ORCHESTRATOR (run_jetson_agx.py)
│
├── Load experiment matrix from config
│   └── Produces: export_runs, infer_runs
│
├── PHASE 1 — TensorRT Export
│   └── FOR each model × precision (FP16, INT8):
│       ├── IF .engine already exists → SKIP
│       ├── IF .pt weights missing → FAIL
│       └── export_model()  →  writes .engine file
│           (built on Jetson hardware — not portable from RTX)
│
├── PHASE 2 — Inference Benchmark
│   └── FOR each model × format × precision × imgsz × batch:
│       ├── IF report_{...}.txt exists → SKIP
│       ├── IF weights missing → FAIL
│       └── run_inference()
│           ├── N warm-up passes  (discard)
│           ├── M measurement passes  (timed, + power via jtop)
│           └── Write report_{...}.txt  (FPS, latency, mAP, FPS/W)
│
└── PHASE 3 — Aggregation
    ├── Collect all report*.txt across results/jetson_agx/
    └── Write benchmark_results.csv

Jetson Orin Nano

Same pipeline as the AGX, with an additional OOM protection layer due to the 8 GB shared memory constraint.

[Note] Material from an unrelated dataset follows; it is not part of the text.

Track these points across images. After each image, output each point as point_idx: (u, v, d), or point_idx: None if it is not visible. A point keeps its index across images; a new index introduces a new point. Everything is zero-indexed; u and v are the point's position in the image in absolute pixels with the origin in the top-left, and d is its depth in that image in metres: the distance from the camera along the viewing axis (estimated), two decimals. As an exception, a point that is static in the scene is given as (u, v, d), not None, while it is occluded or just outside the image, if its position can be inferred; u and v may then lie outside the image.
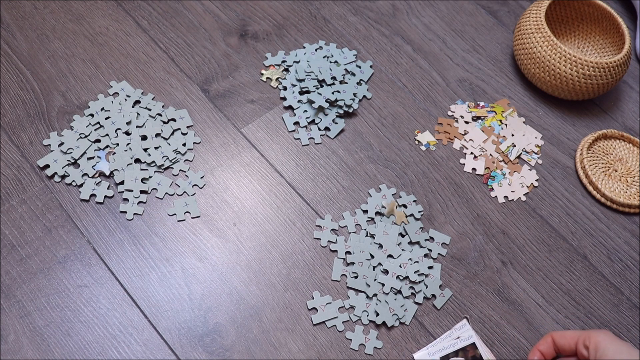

ORCHESTRATOR (run_jetson_nano.py)
│
├── Load experiment matrix from config
│   └── Produces: export_runs, infer_runs
│
├── PHASE 1 — TensorRT Export
│   └── FOR each model × precision (FP16, INT8):
│       ├── IF likely to OOM → SKIP proactively
│       │     (large+b16, large+img1280+b8, medium+img1280+b16)
│       ├── IF .engine already exists → SKIP
│       ├── IF .pt weights missing → FAIL
│       ├── export_model()  →  writes .engine file
│       └── ON OOM error → SKIP (caught, not failed)
│
├── PHASE 2 — Inference Benchmark
│   └── FOR each model × format × precision × imgsz × batch:
│       ├── IF likely to OOM → SKIP proactively
│       ├── IF report_{...}.txt exists → SKIP
│       ├── IF weights missing → FAIL
│       ├── run_inference()
│       │   ├── N warm-up passes  (discard)
│       │   ├── M measurement passes  (timed, + power via jtop)
│       │   └── Write report_{...}.txt  (FPS, latency, mAP, FPS/W)
│       └── ON OOM error → SKIP (caught, not failed)
│
└── PHASE 3 — Aggregation
    ├── Collect all report*.txt across results/jetson_nano/
    └── Write benchmark_results.csv

Resume behaviour

Every phase is fully resumable. Completed runs are detected by the existence of their output file and skipped on re-run — no re-training or re-inference needed after an interruption.

Phase	Skip condition
Training	`report.txt` exists
Export	`.engine` file exists
Inference	`report_{format}_{prec}_img{sz}_b{bs}.txt` exists

Device differences

Feature	RTX 5090	Jetson AGX	Jetson Orin Nano
Training	Yes	No (uses RTX weights)	No (uses RTX weights)
TensorRT export	Yes (FP16/INT8)	Yes (FP16/INT8)	Yes (FP16/INT8)
Inference	Yes	Yes	Yes
OOM protection	No	No	Yes

TensorRT engines are GPU-architecture specific

Engines built on the RTX 5090 cannot be used on Jetson devices and vice versa. Each orchestrator exports its own .engine files on the target hardware.